■ Work required:
Copy exactly the stretch of data below from the line with "Layout, assortment, and picking software are" through the line with "Feels true to size", including both of those lines.

■ Provided data:
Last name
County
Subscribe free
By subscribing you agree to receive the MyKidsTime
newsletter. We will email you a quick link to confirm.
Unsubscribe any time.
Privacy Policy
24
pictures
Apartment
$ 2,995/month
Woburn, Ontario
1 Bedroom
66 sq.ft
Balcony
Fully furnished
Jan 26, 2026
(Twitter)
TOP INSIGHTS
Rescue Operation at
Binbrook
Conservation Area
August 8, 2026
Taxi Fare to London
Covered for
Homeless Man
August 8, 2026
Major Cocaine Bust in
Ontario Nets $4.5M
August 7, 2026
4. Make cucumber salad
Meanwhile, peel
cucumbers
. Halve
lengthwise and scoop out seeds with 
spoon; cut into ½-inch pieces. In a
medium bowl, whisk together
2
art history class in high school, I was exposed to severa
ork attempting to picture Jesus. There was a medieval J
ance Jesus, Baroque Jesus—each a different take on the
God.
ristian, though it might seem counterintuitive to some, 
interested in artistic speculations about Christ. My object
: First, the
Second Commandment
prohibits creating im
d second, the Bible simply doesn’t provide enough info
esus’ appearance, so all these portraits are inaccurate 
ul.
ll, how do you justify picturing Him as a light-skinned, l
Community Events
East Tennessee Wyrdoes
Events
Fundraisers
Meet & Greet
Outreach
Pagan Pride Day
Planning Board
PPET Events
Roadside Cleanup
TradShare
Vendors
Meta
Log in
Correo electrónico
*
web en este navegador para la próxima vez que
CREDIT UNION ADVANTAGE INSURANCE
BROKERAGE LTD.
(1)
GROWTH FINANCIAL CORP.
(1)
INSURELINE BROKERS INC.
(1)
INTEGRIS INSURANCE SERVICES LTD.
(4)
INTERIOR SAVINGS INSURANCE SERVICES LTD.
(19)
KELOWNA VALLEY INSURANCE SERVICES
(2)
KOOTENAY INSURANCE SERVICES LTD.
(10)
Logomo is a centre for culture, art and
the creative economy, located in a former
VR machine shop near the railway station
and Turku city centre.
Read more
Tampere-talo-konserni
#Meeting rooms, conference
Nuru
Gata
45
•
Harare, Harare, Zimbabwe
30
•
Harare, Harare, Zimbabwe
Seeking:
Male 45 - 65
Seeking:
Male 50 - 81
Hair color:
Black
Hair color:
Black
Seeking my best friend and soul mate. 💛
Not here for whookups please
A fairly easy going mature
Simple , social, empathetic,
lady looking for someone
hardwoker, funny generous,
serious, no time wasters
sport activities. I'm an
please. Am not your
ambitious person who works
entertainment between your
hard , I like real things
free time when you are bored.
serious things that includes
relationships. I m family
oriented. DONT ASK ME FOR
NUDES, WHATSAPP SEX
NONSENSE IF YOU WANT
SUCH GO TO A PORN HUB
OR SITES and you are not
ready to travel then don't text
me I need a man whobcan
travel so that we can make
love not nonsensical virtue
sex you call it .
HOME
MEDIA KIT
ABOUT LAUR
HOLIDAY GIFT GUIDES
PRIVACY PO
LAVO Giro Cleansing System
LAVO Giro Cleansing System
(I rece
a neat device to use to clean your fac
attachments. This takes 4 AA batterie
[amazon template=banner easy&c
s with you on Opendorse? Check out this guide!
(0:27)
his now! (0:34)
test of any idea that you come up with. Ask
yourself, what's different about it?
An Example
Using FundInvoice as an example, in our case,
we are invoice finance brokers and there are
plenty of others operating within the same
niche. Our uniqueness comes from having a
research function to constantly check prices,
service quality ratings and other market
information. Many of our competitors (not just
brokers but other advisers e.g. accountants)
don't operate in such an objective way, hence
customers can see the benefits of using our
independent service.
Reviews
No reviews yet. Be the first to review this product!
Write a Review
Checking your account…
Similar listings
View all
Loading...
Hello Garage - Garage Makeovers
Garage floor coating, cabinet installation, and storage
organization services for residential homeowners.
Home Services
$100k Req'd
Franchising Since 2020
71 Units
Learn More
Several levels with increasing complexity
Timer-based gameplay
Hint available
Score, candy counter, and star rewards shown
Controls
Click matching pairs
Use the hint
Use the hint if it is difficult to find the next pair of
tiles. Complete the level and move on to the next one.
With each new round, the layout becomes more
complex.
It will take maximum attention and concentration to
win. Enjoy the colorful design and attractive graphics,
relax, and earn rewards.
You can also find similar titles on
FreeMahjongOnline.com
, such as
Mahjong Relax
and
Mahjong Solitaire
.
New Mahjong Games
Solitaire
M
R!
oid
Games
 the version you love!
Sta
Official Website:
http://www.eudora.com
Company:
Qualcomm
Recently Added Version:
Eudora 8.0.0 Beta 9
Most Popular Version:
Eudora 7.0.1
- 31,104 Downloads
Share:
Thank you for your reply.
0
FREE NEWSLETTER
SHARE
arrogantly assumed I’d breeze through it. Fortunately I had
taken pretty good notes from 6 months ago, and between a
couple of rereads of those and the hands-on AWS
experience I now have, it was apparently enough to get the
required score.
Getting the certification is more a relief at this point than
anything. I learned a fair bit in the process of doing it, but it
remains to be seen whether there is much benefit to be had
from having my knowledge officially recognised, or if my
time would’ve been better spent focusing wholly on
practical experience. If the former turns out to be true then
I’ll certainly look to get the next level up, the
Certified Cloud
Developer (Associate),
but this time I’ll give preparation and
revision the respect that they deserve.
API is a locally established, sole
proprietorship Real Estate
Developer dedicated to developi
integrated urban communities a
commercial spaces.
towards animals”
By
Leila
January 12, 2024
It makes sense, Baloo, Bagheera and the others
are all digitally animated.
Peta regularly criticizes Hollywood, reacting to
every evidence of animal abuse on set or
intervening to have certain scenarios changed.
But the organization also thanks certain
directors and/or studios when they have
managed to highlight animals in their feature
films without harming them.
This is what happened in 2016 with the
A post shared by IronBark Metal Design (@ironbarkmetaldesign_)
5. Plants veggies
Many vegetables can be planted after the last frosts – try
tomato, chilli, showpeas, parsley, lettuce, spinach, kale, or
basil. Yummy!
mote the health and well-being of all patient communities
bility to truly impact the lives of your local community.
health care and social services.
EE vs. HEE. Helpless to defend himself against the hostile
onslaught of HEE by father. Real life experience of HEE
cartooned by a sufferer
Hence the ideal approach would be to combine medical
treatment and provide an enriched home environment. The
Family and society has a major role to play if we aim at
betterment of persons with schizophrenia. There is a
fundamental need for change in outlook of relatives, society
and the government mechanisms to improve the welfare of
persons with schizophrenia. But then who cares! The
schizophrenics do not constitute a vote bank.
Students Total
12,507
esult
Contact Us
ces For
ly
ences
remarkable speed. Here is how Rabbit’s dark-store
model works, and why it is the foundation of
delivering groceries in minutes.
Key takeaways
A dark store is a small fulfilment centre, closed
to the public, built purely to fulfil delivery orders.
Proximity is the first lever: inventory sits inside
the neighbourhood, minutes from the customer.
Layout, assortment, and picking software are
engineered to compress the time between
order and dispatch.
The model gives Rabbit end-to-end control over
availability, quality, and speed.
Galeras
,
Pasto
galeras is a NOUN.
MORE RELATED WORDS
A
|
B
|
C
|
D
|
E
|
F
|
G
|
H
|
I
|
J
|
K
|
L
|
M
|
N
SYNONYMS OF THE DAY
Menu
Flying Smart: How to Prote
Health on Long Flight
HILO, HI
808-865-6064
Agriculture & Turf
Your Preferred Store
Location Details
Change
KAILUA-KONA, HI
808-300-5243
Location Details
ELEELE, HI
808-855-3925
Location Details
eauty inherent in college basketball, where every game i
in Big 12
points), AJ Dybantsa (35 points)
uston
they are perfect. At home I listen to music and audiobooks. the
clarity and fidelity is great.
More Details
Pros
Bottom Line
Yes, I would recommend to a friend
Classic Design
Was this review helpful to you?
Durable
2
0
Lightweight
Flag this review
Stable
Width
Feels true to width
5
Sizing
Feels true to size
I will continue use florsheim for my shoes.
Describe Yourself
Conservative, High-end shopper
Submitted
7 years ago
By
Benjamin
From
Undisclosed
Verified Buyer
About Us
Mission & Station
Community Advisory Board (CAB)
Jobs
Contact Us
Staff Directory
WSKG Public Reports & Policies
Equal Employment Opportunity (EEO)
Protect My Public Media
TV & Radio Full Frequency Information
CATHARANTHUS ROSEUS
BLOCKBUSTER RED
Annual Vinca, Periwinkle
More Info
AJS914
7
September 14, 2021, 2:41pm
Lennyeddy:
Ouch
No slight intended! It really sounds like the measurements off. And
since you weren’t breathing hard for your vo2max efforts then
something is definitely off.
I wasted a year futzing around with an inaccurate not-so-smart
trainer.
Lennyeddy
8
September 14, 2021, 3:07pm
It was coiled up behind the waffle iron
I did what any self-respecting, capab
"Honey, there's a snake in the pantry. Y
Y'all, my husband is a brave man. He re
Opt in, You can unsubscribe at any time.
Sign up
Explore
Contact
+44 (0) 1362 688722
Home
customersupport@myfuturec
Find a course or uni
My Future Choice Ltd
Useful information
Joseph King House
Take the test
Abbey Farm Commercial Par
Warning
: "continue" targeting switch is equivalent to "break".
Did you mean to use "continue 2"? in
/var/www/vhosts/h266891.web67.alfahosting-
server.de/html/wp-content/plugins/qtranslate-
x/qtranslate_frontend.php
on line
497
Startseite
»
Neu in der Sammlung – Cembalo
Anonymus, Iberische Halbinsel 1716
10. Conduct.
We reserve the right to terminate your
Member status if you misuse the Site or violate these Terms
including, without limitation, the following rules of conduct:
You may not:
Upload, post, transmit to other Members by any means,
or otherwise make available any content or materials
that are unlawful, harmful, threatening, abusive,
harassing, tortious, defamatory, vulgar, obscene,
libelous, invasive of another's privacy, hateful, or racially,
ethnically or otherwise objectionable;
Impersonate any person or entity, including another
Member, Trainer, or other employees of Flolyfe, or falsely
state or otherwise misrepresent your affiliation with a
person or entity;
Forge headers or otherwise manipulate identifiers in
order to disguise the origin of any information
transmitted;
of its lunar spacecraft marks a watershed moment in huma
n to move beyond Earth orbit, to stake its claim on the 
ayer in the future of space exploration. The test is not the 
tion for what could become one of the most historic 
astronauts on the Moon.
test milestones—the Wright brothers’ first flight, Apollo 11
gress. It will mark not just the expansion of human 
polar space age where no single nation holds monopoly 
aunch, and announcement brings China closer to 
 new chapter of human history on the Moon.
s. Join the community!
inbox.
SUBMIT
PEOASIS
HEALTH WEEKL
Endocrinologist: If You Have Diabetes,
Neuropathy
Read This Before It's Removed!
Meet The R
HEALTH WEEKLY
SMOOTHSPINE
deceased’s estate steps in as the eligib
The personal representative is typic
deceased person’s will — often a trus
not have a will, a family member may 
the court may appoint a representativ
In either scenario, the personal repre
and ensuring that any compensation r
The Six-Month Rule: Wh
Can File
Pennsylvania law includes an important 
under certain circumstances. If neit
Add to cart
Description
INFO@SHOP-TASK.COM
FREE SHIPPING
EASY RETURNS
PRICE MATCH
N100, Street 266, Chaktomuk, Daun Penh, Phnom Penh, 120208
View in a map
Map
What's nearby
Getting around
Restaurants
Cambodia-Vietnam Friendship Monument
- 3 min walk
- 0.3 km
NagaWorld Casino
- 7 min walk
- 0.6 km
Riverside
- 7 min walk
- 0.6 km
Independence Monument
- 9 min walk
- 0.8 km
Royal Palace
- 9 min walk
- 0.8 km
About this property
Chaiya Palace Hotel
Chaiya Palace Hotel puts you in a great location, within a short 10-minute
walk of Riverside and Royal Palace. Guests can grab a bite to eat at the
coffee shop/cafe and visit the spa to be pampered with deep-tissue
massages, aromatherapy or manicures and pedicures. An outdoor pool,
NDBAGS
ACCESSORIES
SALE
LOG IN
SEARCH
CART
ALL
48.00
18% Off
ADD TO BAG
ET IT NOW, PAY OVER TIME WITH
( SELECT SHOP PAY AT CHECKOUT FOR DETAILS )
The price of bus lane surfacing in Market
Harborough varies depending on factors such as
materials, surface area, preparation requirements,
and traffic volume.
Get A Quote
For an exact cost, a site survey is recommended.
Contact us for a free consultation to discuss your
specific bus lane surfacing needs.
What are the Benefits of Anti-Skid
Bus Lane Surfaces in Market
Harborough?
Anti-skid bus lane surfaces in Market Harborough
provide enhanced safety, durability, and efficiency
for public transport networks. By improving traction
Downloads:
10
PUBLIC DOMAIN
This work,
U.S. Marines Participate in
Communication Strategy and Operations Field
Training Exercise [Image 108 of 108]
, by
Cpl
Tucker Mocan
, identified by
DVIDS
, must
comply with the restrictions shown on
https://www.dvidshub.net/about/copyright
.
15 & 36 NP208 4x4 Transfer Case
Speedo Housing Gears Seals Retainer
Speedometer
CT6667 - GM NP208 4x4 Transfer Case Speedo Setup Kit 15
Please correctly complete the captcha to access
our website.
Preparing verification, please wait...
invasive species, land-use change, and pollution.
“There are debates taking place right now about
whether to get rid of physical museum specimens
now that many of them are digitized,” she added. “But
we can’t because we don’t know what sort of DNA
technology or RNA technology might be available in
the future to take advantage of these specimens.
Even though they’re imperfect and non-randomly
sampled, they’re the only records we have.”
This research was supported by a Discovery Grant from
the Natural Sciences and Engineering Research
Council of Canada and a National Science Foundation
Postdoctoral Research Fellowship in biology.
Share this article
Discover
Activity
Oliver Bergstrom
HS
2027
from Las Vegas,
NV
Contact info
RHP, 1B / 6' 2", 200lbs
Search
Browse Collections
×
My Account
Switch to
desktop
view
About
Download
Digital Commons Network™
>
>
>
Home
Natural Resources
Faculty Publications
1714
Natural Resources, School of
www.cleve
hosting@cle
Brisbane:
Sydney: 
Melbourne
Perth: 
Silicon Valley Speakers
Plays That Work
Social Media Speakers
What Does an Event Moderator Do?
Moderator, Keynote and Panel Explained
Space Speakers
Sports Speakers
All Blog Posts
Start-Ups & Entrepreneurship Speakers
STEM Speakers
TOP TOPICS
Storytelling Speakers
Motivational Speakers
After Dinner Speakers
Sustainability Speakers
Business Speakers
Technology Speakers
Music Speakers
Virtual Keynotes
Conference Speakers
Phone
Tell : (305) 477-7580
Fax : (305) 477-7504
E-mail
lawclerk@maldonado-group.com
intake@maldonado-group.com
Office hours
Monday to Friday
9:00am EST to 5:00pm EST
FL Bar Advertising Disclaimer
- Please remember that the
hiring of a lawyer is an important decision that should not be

■ Solution for this exercise:
Layout, assortment, and picking software are
engineered to compress the time between
order and dispatch.
The model gives Rabbit end-to-end control over
availability, quality, and speed.
Galeras
,
Pasto
galeras is a NOUN.
MORE RELATED WORDS
A
|
B
|
C
|
D
|
E
|
F
|
G
|
H
|
I
|
J
|
K
|
L
|
M
|
N
SYNONYMS OF THE DAY
Menu
Flying Smart: How to Prote
Health on Long Flight
HILO, HI
808-865-6064
Agriculture & Turf
Your Preferred Store
Location Details
Change
KAILUA-KONA, HI
808-300-5243
Location Details
ELEELE, HI
808-855-3925
Location Details
eauty inherent in college basketball, where every game i
in Big 12
points), AJ Dybantsa (35 points)
uston
they are perfect. At home I listen to music and audiobooks. the
clarity and fidelity is great.
More Details
Pros
Bottom Line
Yes, I would recommend to a friend
Classic Design
Was this review helpful to you?
Durable
2
0
Lightweight
Flag this review
Stable
Width
Feels true to width
5
Sizing
Feels true to size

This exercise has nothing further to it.